#### EXERCISE DATA:
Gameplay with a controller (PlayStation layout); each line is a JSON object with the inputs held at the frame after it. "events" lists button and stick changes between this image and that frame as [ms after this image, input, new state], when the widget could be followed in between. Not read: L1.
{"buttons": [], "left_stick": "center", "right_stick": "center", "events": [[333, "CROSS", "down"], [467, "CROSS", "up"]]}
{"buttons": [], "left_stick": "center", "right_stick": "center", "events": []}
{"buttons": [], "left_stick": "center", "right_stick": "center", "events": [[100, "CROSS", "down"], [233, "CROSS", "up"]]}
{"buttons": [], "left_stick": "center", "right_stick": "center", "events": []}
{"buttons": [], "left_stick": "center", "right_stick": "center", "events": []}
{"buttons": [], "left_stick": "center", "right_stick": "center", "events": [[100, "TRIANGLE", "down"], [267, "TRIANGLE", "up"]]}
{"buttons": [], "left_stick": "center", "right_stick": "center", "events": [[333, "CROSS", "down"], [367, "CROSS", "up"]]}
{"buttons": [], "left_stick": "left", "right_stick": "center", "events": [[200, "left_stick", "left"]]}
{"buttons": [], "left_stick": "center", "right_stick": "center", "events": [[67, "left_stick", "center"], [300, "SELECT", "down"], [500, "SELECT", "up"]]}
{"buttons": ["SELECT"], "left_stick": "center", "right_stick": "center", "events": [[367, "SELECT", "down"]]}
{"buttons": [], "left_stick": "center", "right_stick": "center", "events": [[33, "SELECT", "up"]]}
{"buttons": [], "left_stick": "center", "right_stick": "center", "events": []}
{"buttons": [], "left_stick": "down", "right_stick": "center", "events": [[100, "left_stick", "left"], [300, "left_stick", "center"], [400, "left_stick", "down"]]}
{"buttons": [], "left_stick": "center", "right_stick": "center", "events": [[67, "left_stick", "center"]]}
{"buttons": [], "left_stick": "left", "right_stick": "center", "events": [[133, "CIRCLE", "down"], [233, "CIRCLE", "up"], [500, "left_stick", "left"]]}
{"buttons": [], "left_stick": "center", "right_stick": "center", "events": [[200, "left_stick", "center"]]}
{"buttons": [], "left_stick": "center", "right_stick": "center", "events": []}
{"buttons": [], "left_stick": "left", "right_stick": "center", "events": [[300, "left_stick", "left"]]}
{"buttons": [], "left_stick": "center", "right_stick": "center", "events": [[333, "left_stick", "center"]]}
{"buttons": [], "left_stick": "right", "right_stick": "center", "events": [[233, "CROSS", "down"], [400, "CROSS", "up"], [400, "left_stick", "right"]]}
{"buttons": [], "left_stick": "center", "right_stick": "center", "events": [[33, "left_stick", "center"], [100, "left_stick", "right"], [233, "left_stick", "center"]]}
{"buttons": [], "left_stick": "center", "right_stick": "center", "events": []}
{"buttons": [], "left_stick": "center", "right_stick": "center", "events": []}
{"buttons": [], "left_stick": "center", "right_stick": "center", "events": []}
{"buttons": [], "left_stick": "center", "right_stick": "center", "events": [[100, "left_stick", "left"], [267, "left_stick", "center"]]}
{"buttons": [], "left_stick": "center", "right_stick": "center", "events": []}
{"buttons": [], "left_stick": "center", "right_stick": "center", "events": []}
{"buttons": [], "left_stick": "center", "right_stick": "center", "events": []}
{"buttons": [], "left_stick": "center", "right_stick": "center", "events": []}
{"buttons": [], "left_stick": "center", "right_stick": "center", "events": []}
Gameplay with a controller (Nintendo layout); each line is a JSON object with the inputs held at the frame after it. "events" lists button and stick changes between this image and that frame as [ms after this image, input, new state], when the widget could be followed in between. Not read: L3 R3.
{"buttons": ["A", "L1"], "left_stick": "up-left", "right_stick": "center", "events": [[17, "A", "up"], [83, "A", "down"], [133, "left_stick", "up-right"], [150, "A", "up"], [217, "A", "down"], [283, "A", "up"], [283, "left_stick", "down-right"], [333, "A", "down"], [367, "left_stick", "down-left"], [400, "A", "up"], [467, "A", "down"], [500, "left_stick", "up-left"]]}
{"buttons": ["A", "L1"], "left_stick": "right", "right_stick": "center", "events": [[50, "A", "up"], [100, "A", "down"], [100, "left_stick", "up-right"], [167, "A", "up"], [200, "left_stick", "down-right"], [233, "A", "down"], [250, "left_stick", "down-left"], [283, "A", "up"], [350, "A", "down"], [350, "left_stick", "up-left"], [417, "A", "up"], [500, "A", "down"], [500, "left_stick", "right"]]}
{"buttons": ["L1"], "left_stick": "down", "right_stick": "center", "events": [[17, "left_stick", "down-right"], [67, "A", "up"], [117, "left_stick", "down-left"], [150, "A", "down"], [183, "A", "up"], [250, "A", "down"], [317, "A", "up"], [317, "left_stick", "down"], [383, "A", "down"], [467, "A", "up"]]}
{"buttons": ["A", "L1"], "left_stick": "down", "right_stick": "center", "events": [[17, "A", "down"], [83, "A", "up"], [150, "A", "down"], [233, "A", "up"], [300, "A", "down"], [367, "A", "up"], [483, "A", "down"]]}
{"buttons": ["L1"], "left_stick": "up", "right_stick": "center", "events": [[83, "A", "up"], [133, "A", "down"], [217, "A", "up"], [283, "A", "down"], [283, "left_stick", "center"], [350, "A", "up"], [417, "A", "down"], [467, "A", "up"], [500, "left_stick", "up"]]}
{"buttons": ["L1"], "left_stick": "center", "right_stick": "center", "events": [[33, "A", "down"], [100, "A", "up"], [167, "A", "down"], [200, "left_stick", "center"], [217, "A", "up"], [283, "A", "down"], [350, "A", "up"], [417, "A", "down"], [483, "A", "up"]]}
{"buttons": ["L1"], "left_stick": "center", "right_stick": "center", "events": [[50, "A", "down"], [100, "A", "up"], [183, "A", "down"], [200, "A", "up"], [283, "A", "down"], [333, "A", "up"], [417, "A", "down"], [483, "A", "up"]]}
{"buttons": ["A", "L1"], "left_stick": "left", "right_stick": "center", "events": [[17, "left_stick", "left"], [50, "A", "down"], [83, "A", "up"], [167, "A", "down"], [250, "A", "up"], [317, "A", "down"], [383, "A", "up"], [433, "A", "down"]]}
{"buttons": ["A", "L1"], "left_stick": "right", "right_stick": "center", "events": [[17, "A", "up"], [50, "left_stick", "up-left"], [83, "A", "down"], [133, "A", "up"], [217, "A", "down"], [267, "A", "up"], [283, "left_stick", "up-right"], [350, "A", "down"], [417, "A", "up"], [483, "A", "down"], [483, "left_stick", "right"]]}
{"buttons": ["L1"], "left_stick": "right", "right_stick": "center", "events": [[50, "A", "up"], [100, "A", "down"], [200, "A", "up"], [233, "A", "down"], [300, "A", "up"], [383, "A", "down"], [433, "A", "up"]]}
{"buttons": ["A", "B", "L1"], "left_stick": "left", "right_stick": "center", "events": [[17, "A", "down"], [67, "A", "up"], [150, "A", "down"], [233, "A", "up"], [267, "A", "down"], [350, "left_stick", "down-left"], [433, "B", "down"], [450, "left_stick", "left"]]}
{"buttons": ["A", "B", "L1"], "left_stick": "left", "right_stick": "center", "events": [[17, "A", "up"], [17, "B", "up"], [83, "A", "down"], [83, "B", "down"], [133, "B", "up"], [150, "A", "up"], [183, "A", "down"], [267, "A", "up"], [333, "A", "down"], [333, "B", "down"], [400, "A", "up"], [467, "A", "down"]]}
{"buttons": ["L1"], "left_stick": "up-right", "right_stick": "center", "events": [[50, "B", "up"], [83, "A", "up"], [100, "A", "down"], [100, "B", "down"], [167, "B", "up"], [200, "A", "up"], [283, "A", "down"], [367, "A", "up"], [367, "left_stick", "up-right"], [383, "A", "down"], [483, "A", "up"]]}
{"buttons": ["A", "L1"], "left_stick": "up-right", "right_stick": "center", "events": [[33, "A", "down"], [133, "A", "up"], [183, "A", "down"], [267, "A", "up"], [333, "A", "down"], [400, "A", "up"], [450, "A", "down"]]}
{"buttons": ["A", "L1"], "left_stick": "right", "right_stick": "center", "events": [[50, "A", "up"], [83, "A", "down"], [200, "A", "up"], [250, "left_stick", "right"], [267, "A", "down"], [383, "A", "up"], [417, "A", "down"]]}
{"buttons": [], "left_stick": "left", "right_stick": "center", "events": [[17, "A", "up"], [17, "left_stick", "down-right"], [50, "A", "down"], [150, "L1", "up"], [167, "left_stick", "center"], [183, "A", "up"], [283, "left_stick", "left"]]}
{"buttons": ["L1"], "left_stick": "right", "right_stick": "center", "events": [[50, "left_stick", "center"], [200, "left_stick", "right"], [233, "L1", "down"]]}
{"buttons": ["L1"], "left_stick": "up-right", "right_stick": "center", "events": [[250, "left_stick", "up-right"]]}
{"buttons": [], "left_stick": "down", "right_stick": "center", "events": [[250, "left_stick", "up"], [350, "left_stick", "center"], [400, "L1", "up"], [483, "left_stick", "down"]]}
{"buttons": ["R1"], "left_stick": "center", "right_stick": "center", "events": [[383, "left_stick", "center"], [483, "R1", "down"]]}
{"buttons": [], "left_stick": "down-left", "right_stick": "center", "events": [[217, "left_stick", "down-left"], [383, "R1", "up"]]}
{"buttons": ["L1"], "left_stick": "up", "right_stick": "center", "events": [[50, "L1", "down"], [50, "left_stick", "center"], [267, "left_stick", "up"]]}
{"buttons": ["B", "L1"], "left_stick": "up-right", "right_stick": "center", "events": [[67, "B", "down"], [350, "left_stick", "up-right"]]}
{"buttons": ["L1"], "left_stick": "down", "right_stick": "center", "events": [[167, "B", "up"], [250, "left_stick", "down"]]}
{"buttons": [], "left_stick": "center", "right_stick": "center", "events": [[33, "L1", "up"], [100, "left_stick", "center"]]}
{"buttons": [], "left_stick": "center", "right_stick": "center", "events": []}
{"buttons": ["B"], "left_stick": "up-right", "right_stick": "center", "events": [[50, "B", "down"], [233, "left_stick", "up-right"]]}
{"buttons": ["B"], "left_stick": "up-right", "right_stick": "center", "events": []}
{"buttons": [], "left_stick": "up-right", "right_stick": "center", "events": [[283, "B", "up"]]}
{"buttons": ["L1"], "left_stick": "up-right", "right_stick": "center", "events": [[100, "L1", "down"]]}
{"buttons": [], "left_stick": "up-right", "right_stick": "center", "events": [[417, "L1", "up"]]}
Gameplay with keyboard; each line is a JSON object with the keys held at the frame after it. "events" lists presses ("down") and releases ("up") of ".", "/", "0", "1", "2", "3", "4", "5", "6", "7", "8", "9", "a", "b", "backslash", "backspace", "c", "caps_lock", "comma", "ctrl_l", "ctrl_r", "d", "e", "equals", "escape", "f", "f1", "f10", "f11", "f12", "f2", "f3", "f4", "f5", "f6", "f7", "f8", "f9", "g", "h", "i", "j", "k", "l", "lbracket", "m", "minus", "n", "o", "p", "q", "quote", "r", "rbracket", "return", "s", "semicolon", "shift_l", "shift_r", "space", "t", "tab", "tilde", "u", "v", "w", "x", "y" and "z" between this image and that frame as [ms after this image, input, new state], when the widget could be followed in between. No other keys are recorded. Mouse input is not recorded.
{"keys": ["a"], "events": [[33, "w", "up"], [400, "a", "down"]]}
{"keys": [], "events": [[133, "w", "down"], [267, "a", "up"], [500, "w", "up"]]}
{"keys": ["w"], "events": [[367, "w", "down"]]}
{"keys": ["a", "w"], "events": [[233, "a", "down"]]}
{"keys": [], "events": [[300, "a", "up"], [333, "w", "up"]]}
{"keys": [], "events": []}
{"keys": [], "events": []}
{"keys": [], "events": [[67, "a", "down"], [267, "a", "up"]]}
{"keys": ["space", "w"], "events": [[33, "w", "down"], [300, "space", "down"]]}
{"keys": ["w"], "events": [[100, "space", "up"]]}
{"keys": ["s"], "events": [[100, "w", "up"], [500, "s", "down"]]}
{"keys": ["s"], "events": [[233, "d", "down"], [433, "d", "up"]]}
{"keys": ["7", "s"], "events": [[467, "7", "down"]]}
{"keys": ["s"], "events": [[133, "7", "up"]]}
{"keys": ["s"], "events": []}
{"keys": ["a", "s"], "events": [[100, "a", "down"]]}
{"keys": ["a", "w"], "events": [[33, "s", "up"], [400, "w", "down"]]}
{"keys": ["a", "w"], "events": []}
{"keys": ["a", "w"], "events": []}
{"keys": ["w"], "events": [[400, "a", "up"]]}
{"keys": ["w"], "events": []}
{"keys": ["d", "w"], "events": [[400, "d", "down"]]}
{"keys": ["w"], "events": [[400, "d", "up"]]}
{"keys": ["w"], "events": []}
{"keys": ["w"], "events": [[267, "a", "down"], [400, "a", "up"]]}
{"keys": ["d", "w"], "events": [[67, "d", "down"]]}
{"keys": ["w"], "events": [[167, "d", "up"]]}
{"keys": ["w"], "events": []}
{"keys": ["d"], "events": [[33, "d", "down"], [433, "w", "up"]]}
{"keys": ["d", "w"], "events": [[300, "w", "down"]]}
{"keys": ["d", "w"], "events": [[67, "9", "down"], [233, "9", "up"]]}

#### TASK DIRECTIONS:
In the listing above, show every line with the word "layout".

#### EXPECTED ANSWER:
Gameplay with a controller (PlayStation layout); each line is a JSON object with the inputs held at the frame after it. "events" lists button and stick changes between this image and that frame as [ms after this image, input, new state], when the widget could be followed in between. Not read: L1.
Gameplay with a controller (Nintendo layout); each line is a JSON object with the inputs held at the frame after it. "events" lists button and stick changes between this image and that frame as [ms after this image, input, new state], when the widget could be followed in between. Not read: L3 R3.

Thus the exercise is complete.